- [Work request]: In the listing below, find each line that holds the string "Cidade" and copy it.
*** Opening of Records shown ***
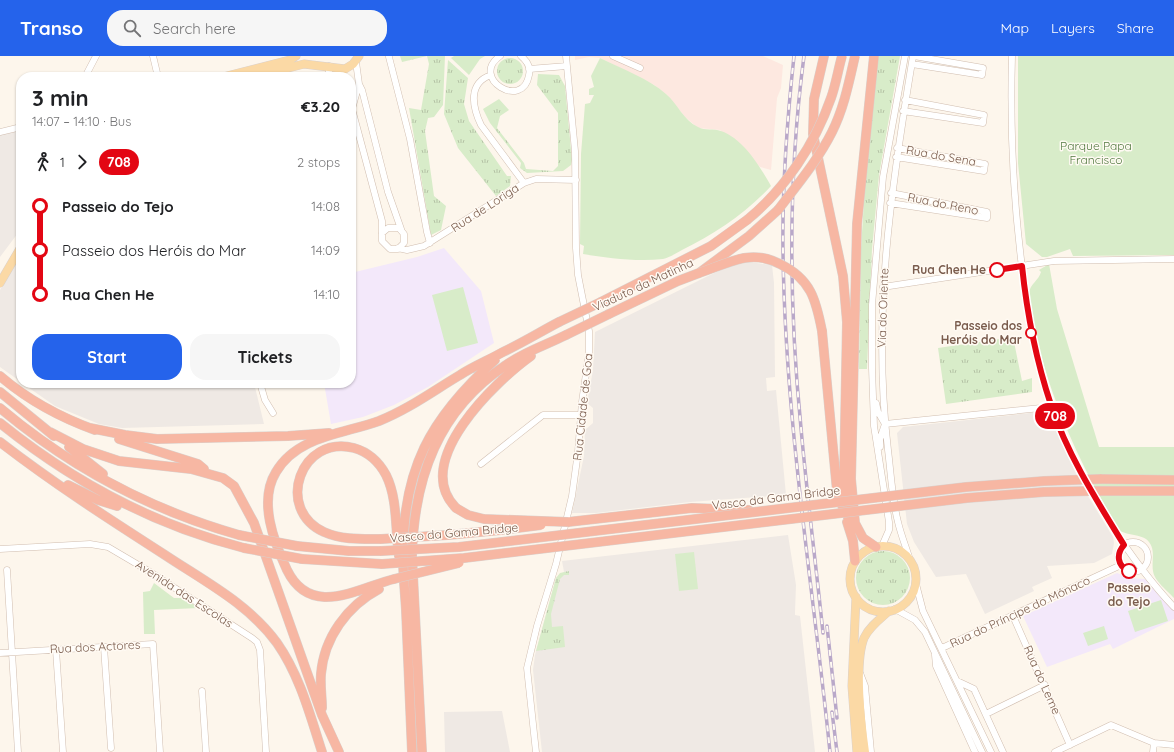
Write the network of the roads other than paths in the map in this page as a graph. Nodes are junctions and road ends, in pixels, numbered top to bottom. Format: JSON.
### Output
{"nodes":[{"id":1,"x":96,"y":56,"type":"edge"},
{"id":2,"x":153,"y":56,"type":"edge"},
{"id":3,"x":296,"y":56,"type":"edge"},
{"id":4,"x":306,"y":56,"type":"edge"},
{"id":5,"x":500,"y":56,"type":"edge"},
{"id":6,"x":521,"y":56,"type":"edge"},
{"id":7,"x":566,"y":56,"type":"edge"},
{"id":8,"x":613,"y":56,"type":"edge"},
{"id":9,"x":824,"y":56,"type":"edge"},
{"id":10,"x":842,"y":56,"type":"edge"},
{"id":11,"x":855,"y":56,"type":"edge"},
{"id":12,"x":874,"y":56,"type":"edge"},
{"id":13,"x":905,"y":56,"type":"edge"},
{"id":14,"x":914,"y":56,"type":"edge"},
{"id":15,"x":1012,"y":56,"type":"edge"},
{"id":16,"x":357,"y":58,"type":"edge"},
{"id":17,"x":389,"y":58,"type":"dead end"},
{"id":18,"x":315,"y":64,"type":"junction"},
{"id":19,"x":912,"y":64,"type":"junction"},
{"id":20,"x":329,"y":66,"type":"junction"},
{"id":21,"x":567,"y":66,"type":"junction"},
{"id":22,"x":345,"y":68,"type":"junction"},
{"id":23,"x":640,"y":68,"type":"dead end"},
{"id":24,"x":529,"y":69,"type":"junction"},
{"id":25,"x":88,"y":72,"type":"edge"},
{"id":26,"x":157,"y":72,"type":"edge"},
{"id":27,"x":243,"y":72,"type":"edge"},
{"id":28,"x":272,"y":72,"type":"edge"},
{"id":29,"x":329,"y":72,"type":"edge"},
{"id":30,"x":350,"y":72,"type":"edge"},
{"id":31,"x":491,"y":75,"type":"junction"},
{"id":32,"x":357,"y":77,"type":"joint"},
{"id":33,"x":358,"y":84,"type":"junction"},
{"id":34,"x":356,"y":92,"type":"edge"},
{"id":35,"x":905,"y":100,"type":"junction"},
{"id":36,"x":903,"y":111,"type":"junction"},
{"id":37,"x":356,"y":124,"type":"edge"},
{"id":38,"x":16,"y":128,"type":"edge"},
{"id":39,"x":0,"y":132,"type":"edge"},
{"id":40,"x":897,"y":148,"type":"junction"},
{"id":41,"x":896,"y":157,"type":"junction"},
{"id":42,"x":576,"y":180,"type":"junction"},
{"id":43,"x":524,"y":183,"type":"junction"},
{"id":44,"x":891,"y":194,"type":"junction"},
{"id":45,"x":890,"y":203,"type":"junction"},
{"id":46,"x":402,"y":231,"type":"junction"},
{"id":47,"x":382,"y":233,"type":"junction"},
{"id":48,"x":430,"y":243,"type":"junction"},
{"id":49,"x":398,"y":248,"type":"junction"},
{"id":50,"x":16,"y":256,"type":"edge"},
{"id":51,"x":1174,"y":259,"type":"edge"},
{"id":52,"x":874,"y":265,"type":"junction"},
{"id":53,"x":1022,"y":266,"type":"junction"},
{"id":54,"x":699,"y":273,"type":"junction"},
{"id":55,"x":0,"y":283,"type":"edge"},
{"id":56,"x":883,"y":287,"type":"junction"},
{"id":57,"x":872,"y":305,"type":"junction"},
{"id":58,"x":546,"y":345,"type":"junction"},
{"id":59,"x":505,"y":351,"type":"junction"},
{"id":60,"x":0,"y":376,"type":"edge"},
{"id":61,"x":872,"y":383,"type":"junction"},
{"id":62,"x":261,"y":388,"type":"edge"},
{"id":63,"x":0,"y":392,"type":"edge"},
{"id":64,"x":1051,"y":407,"type":"junction"},
{"id":65,"x":0,"y":408,"type":"edge"},
{"id":66,"x":272,"y":413,"type":"dead end"},
{"id":67,"x":580,"y":415,"type":"junction"},
{"id":68,"x":0,"y":423,"type":"edge"},
{"id":69,"x":885,"y":424,"type":"junction"},
{"id":70,"x":90,"y":428,"type":"junction"},
{"id":71,"x":50,"y":432,"type":"junction"},
{"id":72,"x":340,"y":432,"type":"junction"},
{"id":73,"x":0,"y":442,"type":"edge"},
{"id":74,"x":481,"y":464,"type":"dead end"},
{"id":75,"x":880,"y":467,"type":"junction"},
{"id":76,"x":42,"y":471,"type":"junction"},
{"id":77,"x":212,"y":475,"type":"junction"},
{"id":78,"x":1174,"y":480,"type":"edge"},
{"id":79,"x":121,"y":489,"type":"junction"},
{"id":80,"x":1174,"y":491,"type":"edge"},
{"id":81,"x":770,"y":510,"type":"junction"},
{"id":82,"x":145,"y":514,"type":"junction"},
{"id":83,"x":568,"y":522,"type":"junction"},
{"id":84,"x":849,"y":527,"type":"junction"},
{"id":85,"x":1124,"y":545,"type":"junction"},
{"id":86,"x":879,"y":546,"type":"junction"},
{"id":87,"x":0,"y":550,"type":"edge"},
{"id":88,"x":491,"y":555,"type":"junction"},
{"id":89,"x":910,"y":560,"type":"junction"},
{"id":90,"x":856,"y":561,"type":"junction"},
{"id":91,"x":1121,"y":565,"type":"junction"},
{"id":92,"x":1142,"y":569,"type":"junction"},
{"id":93,"x":7,"y":570,"type":"dead end"},
{"id":94,"x":394,"y":579,"type":"junction"},
{"id":95,"x":916,"y":584,"type":"junction"},
{"id":96,"x":856,"y":597,"type":"junction"},
{"id":97,"x":406,"y":601,"type":"junction"},
{"id":98,"x":1174,"y":607,"type":"edge"},
{"id":99,"x":892,"y":610,"type":"junction"},
{"id":100,"x":1013,"y":616,"type":"junction"},
{"id":101,"x":104,"y":647,"type":"junction"},
{"id":102,"x":942,"y":648,"type":"junction"},
{"id":103,"x":56,"y":650,"type":"junction"},
{"id":104,"x":934,"y":650,"type":"junction"},
{"id":105,"x":13,"y":652,"type":"junction"},
{"id":106,"x":0,"y":653,"type":"edge"},
{"id":107,"x":860,"y":672,"type":"junction"},
{"id":108,"x":957,"y":681,"type":"junction"},
{"id":109,"x":1044,"y":685,"type":"junction"},
{"id":110,"x":202,"y":691,"type":"dead end"},
{"id":111,"x":986,"y":714,"type":"junction"},
{"id":112,"x":322,"y":715,"type":"junction"},
{"id":113,"x":1154,"y":743,"type":"junction"},
{"id":114,"x":1070,"y":745,"type":"junction"},
{"id":115,"x":1174,"y":745,"type":"edge"},
{"id":116,"x":111,"y":748,"type":"dead end"},
{"id":117,"x":422,"y":750,"type":"edge"},
{"id":118,"x":973,"y":751,"type":"edge"},
{"id":119,"x":18,"y":752,"type":"edge"},
{"id":120,"x":63,"y":752,"type":"edge"},
{"id":121,"x":160,"y":752,"type":"edge"},
{"id":122,"x":206,"y":752,"type":"edge"},
{"id":123,"x":266,"y":752,"type":"edge"},
{"id":124,"x":322,"y":752,"type":"edge"},
{"id":125,"x":339,"y":752,"type":"edge"},
{"id":126,"x":412,"y":752,"type":"edge"},
{"id":127,"x":536,"y":752,"type":"edge"},
{"id":128,"x":857,"y":752,"type":"edge"},
{"id":129,"x":865,"y":752,"type":"edge"},
{"id":130,"x":871,"y":752,"type":"edge"},
{"id":131,"x":982,"y":752,"type":"edge"},
{"id":132,"x":991,"y":752,"type":"edge"},
{"id":133,"x":1003,"y":752,"type":"edge"},
{"id":134,"x":1055,"y":752,"type":"edge"},
{"id":135,"x":1153,"y":752,"type":"edge"}],
"edges":[{"from":1,"to":25,"type":"street"},
{"from":2,"to":26,"type":"street"},
{"from":3,"to":27,"type":"main road"},
{"from":4,"to":18,"type":"main road"},
{"from":5,"to":31,"type":"street"},
{"from":6,"to":24,"type":"street"},
{"from":7,"to":21,"type":"street","name":"Rua Cidade de Goa"},
{"from":8,"to":23,"type":"street"},
{"from":9,"to":84,"type":"highway"},
{"from":10,"to":59,"type":"highway","name":"Viaduto da Matinha","bridge":true},
{"from":11,"to":54,"type":"highway","name":"Viaduto da Matinha","bridge":true},
{"from":12,"to":86,"type":"highway"},
{"from":13,"to":52,"type":"street","name":"Via do Oriente"},
{"from":14,"to":19,"type":"street","name":"Via do Oriente"},
{"from":14,"to":19,"type":"street"},
{"from":15,"to":53,"type":"street"},
{"from":16,"to":22,"type":"main road"},
{"from":16,"to":32,"type":"street"},
{"from":17,"to":48,"type":"street"},
{"from":18,"to":20,"type":"main road"},
{"from":18,"to":28,"type":"main road"},
{"from":19,"to":35,"type":"street","name":"Via do Oriente"},
{"from":20,"to":22,"type":"main road"},
{"from":20,"to":29,"type":"street"},
{"from":21,"to":24,"type":"street"},
{"from":21,"to":42,"type":"street","name":"Rua Cidade de Goa"},
{"from":22,"to":30,"type":"street"},
{"from":24,"to":31,"type":"street"},
{"from":31,"to":43,"type":"street"},
{"from":32,"to":33,"type":"street"},
{"from":33,"to":34,"type":"street"},
{"from":33,"to":46,"type":"street"},
{"from":35,"to":36,"type":"street","name":"Via do Oriente"},
{"from":35,"to":36,"type":"street"},
{"from":36,"to":40,"type":"street","name":"Via do Oriente"},
{"from":37,"to":47,"type":"street"},
{"from":38,"to":39,"type":"street"},
{"from":40,"to":41,"type":"street","name":"Via do Oriente"},
{"from":40,"to":41,"type":"street","name":"Rua do Sena"},
{"from":41,"to":44,"type":"street","name":"Via do Oriente"},
{"from":42,"to":43,"type":"street","name":"Rua de Loriga"},
{"from":42,"to":67,"type":"street","name":"Rua Cidade de Goa"},
{"from":43,"to":48,"type":"street","name":"Rua de Loriga"},
{"from":44,"to":45,"type":"street","name":"Via do Oriente"},
{"from":44,"to":45,"type":"street","name":"Rua do Reno"},
{"from":45,"to":56,"type":"street","name":"Via do Oriente"},
{"from":46,"to":47,"type":"street"},
{"from":46,"to":49,"type":"street"},
{"from":47,"to":49,"type":"street"},
{"from":48,"to":49,"type":"street","name":"Rua de Loriga"},
{"from":50,"to":55,"type":"main road"},
{"from":51,"to":53,"type":"street"},
{"from":52,"to":56,"type":"street"},
{"from":52,"to":57,"type":"street","name":"Via do Oriente"},
{"from":53,"to":56,"type":"street"},
{"from":53,"to":64,"type":"street"},
{"from":54,"to":58,"type":"highway","name":"Viaduto da Matinha","bridge":true},
{"from":54,"to":84,"type":"highway","bridge":true},
{"from":56,"to":57,"type":"street"},
{"from":56,"to":69,"type":"street","name":"Via do Oriente"},
{"from":57,"to":61,"type":"street","name":"Via do Oriente"},
{"from":58,"to":83,"type":"highway","bridge":true},
{"from":58,"to":117,"type":"highway"},
{"from":59,"to":72,"type":"highway"},
{"from":59,"to":97,"type":"highway"},
{"from":60,"to":70,"type":"highway"},
{"from":61,"to":69,"type":"street"},
{"from":61,"to":75,"type":"street","name":"Via do Oriente"},
{"from":62,"to":66,"type":"street"},
{"from":63,"to":71,"type":"highway"},
{"from":64,"to":69,"type":"street"},
{"from":64,"to":85,"type":"street"},
{"from":65,"to":79,"type":"highway"},
{"from":67,"to":74,"type":"street"},
{"from":67,"to":127,"type":"street","name":"Rua Cidade de Goa"},
{"from":68,"to":82,"type":"highway"},
{"from":69,"to":75,"type":"street"},
{"from":69,"to":89,"type":"street","name":"Via do Oriente"},
{"from":70,"to":72,"type":"highway"},
{"from":70,"to":77,"type":"highway"},
{"from":71,"to":77,"type":"highway"},
{"from":71,"to":79,"type":"highway"},
{"from":72,"to":94,"type":"highway"},
{"from":73,"to":76,"type":"highway"},
{"from":75,"to":86,"type":"street","name":"Via do Oriente"},
{"from":76,"to":82,"type":"highway"},
{"from":76,"to":124,"type":"highway"},
{"from":77,"to":112,"type":"highway"},
{"from":78,"to":81,"type":"highway","name":"Vasco da Gama Bridge","bridge":true},
{"from":79,"to":81,"type":"highway","name":"Vasco da Gama Bridge","bridge":true},
{"from":80,"to":88,"type":"highway","name":"Vasco da Gama Bridge","bridge":true},
{"from":81,"to":83,"type":"highway","bridge":true},
{"from":82,"to":88,"type":"highway","name":"Vasco da Gama Bridge","bridge":true},
{"from":83,"to":97,"type":"highway","bridge":true},
{"from":84,"to":90,"type":"highway"},
{"from":85,"to":91,"type":"street"},
{"from":85,"to":92,"type":"street"},
{"from":85,"to":92,"type":"street"},
{"from":86,"to":89,"type":"main road"},
{"from":86,"to":90,"type":"main road"},
{"from":87,"to":123,"type":"street","name":"Avenida das Escolas"},
{"from":88,"to":94,"type":"highway","bridge":true},
{"from":89,"to":95,"type":"main road"},
{"from":90,"to":96,"type":"main road"},
{"from":91,"to":92,"type":"street"},
{"from":91,"to":100,"type":"street","name":"Rua do Príncipe do Mónaco"},
{"from":92,"to":98,"type":"street"},
{"from":93,"to":105,"type":"street"},
{"from":94,"to":112,"type":"highway"},
{"from":95,"to":99,"type":"main road"},
{"from":95,"to":102,"type":"street"},
{"from":96,"to":99,"type":"main road"},
{"from":96,"to":128,"type":"main road"},
{"from":97,"to":126,"type":"highway"},
{"from":99,"to":104,"type":"street"},
{"from":99,"to":107,"type":"main road"},
{"from":100,"to":102,"type":"street","name":"Rua do Príncipe do Mónaco"},
{"from":100,"to":109,"type":"street","name":"Rua do Leme"},
{"from":101,"to":103,"type":"street","name":"Rua dos Actores"},
{"from":101,"to":116,"type":"street"},
{"from":101,"to":121,"type":"street","name":"Rua dos Actores"},
{"from":102,"to":108,"type":"street"},
{"from":103,"to":105,"type":"street","name":"Rua dos Actores"},
{"from":103,"to":120,"type":"street"},
{"from":104,"to":118,"type":"street"},
{"from":104,"to":131,"type":"street"},
{"from":105,"to":106,"type":"street","name":"Rua dos Actores"},
{"from":105,"to":119,"type":"street"},
{"from":107,"to":129,"type":"main road"},
{"from":107,"to":130,"type":"street"},
{"from":108,"to":111,"type":"street"},
{"from":108,"to":132,"type":"street"},
{"from":109,"to":111,"type":"street"},
{"from":109,"to":114,"type":"street","name":"Rua do Leme"},
{"from":110,"to":122,"type":"street"},
{"from":111,"to":133,"type":"street"},
{"from":112,"to":125,"type":"highway"},
{"from":113,"to":114,"type":"street"},
{"from":113,"to":115,"type":"street"},
{"from":113,"to":135,"type":"street"},
{"from":114,"to":134,"type":"street"}]}
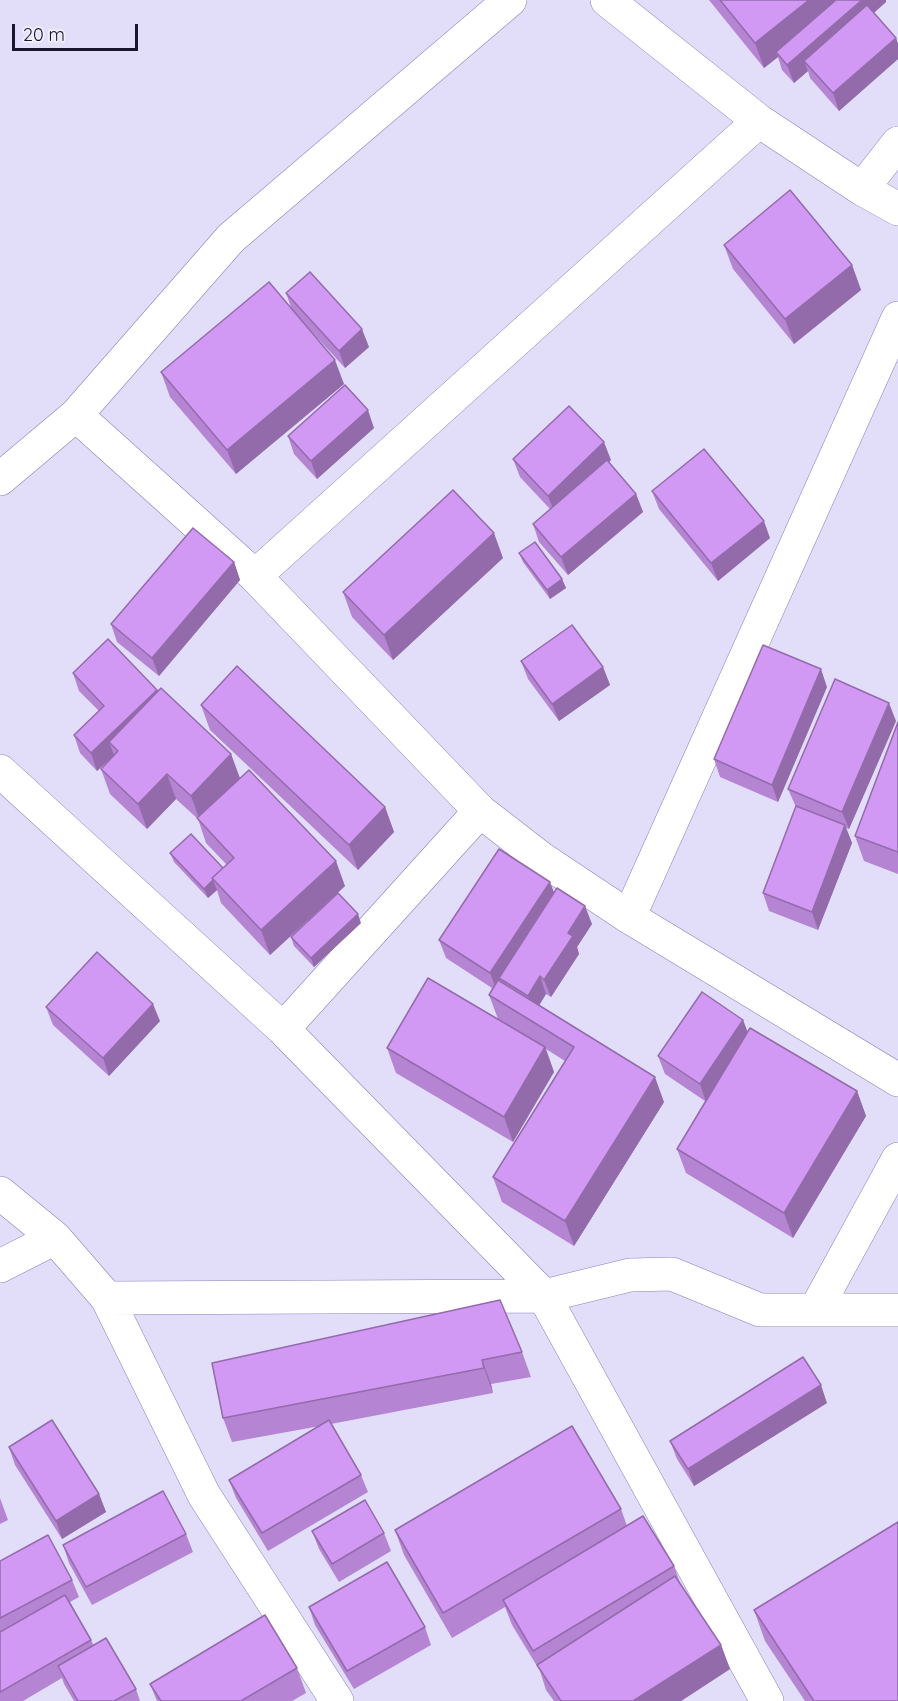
*** Close of Records shown ***
- [Solution for this task]:
{"from":7,"to":21,"type":"street","name":"Rua Cidade de Goa"},
{"from":21,"to":42,"type":"street","name":"Rua Cidade de Goa"},
{"from":42,"to":67,"type":"street","name":"Rua Cidade de Goa"},
{"from":67,"to":127,"type":"street","name":"Rua Cidade de Goa"},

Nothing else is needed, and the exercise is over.